## Butir Tugas 1
Menurut potongan teks tentang kata "Batak", dengan sebutan apa Belanda menamai "Perang Sunggal"?

## Potongan Teks
——
Dari versi ini terlihat, penggunaan
kata "Batak" yang kemudian dibubuhi nuansa negatif itu, berlaku bagi
setiap kelompok masyarakat yang secara administratif bermukim di persekitaran
Tapanuli (Silindung-Humbahas-Toba-Samosir) yang melakukan perlawanan terhadap
Belanda. Kemudian jika, batas geografis itu menjadi faktor, pertanyaannya,
mengapa pula "Perang Sunggal" disebut Belanda sebagai "Batak
Oorlog" (Perang Batak)?
Beberapa Pengertian Budaya
Beberapa perkataan "Batak"
nyaris ditemui di semua suku di Sumut. Di Pakpak Dairi berbunyi: "Mmas
Batakn mahan gmgmmn laho mahan tabungn, biat ni kata mahan sungkunn mndahi
kalak sipantas singg ddang radumn". Maksudnya adalah mmas batak dijadikan
warisan (homitan) dibuat menjadi tepak sirih, sudah sepantasnya tempat untuk
bertanya itu adalah orang yang mengetahui. Mmas Batakn diartikan sebagai serbuk
emas dulangan menjadi emas murni atau logam mulia.
——
## Informasi yang Diberikan
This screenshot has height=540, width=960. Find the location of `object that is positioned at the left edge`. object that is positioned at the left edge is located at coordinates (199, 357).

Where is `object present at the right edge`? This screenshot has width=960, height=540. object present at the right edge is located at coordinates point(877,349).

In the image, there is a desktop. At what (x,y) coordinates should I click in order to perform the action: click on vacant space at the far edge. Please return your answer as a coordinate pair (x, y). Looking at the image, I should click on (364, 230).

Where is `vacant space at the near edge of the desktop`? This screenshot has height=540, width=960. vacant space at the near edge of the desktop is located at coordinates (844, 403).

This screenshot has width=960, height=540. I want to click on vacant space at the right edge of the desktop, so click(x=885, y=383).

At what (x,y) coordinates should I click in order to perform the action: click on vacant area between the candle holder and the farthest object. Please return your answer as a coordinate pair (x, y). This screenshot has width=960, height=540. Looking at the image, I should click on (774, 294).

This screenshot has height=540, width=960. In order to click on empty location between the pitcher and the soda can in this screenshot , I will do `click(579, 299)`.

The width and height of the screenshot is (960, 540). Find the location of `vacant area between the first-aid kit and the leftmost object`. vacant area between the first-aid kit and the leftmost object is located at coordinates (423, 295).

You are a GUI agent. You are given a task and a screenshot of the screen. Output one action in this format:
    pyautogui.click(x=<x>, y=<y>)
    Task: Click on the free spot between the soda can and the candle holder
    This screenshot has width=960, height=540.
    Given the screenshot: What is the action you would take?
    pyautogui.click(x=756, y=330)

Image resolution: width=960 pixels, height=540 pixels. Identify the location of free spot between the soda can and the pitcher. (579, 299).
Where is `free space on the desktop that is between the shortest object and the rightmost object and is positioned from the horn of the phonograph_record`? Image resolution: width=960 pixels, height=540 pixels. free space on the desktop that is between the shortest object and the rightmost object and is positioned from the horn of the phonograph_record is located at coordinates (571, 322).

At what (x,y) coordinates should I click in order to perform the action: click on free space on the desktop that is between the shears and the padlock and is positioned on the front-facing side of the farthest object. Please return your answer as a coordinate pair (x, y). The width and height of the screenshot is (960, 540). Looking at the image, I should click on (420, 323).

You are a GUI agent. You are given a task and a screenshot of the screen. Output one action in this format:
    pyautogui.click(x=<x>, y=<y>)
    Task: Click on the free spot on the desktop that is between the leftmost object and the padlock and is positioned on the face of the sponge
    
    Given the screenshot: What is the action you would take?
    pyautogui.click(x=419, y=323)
——
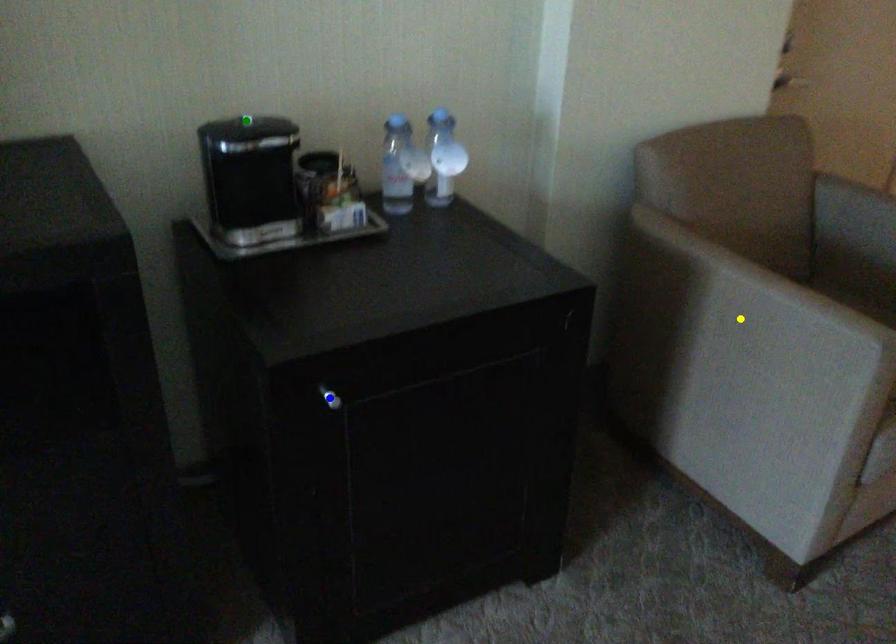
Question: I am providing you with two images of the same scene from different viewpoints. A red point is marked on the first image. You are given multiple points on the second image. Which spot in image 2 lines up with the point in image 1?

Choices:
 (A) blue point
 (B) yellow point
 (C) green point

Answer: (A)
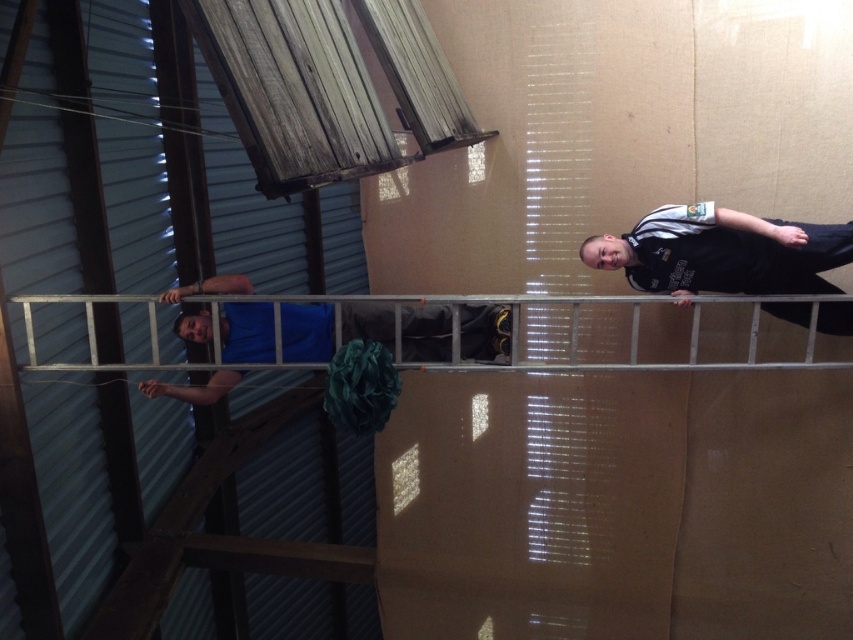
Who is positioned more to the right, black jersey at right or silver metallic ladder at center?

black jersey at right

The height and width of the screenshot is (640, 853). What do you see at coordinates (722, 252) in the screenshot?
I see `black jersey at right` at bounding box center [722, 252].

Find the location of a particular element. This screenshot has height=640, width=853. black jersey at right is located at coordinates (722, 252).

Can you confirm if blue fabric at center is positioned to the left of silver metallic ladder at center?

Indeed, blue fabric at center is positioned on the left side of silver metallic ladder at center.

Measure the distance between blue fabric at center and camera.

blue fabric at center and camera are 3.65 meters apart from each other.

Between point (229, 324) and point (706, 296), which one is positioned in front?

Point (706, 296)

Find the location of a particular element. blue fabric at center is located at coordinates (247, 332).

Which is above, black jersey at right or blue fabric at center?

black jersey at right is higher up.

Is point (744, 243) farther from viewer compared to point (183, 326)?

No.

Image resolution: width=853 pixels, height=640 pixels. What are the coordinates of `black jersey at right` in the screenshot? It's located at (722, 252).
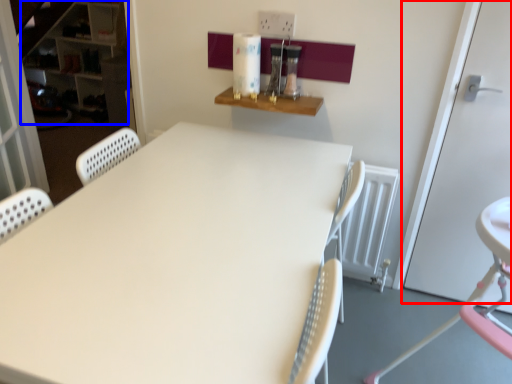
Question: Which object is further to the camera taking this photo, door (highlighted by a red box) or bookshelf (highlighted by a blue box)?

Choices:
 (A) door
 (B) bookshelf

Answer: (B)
——
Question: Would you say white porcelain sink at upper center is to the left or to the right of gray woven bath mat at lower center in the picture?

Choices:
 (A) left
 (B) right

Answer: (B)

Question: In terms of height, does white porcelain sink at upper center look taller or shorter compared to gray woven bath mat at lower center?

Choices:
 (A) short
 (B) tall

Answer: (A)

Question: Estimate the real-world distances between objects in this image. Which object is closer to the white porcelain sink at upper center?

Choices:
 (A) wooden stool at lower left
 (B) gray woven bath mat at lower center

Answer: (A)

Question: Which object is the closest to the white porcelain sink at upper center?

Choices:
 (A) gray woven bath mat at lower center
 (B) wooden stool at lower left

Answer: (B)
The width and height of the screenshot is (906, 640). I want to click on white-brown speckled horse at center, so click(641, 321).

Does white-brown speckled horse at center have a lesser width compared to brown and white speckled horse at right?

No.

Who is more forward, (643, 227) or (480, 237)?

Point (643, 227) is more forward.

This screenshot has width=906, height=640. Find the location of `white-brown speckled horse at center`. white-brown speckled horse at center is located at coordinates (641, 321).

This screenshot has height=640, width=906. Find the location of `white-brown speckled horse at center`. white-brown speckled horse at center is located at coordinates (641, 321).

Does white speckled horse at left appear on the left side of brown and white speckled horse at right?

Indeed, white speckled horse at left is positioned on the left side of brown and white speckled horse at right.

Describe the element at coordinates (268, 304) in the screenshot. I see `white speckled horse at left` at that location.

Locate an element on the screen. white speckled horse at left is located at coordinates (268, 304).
——
## Butir Tugas 2
Ulangi tanpa perubahan baris-baris pada entri, dimulai dari baris yang memuat "The height and" dan terus hingga baris yang memuat "Measure the distance", termasuk kedua baris batas itu.

## Hasil 1
"Batak Oorlog" (Perang Batak).

## Hasil 2
The height and width of the screenshot is (640, 853). What do you see at coordinates (722, 252) in the screenshot?
I see `black jersey at right` at bounding box center [722, 252].

Find the location of a particular element. This screenshot has height=640, width=853. black jersey at right is located at coordinates (722, 252).

Can you confirm if blue fabric at center is positioned to the left of silver metallic ladder at center?

Indeed, blue fabric at center is positioned on the left side of silver metallic ladder at center.

Measure the distance between blue fabric at center and camera.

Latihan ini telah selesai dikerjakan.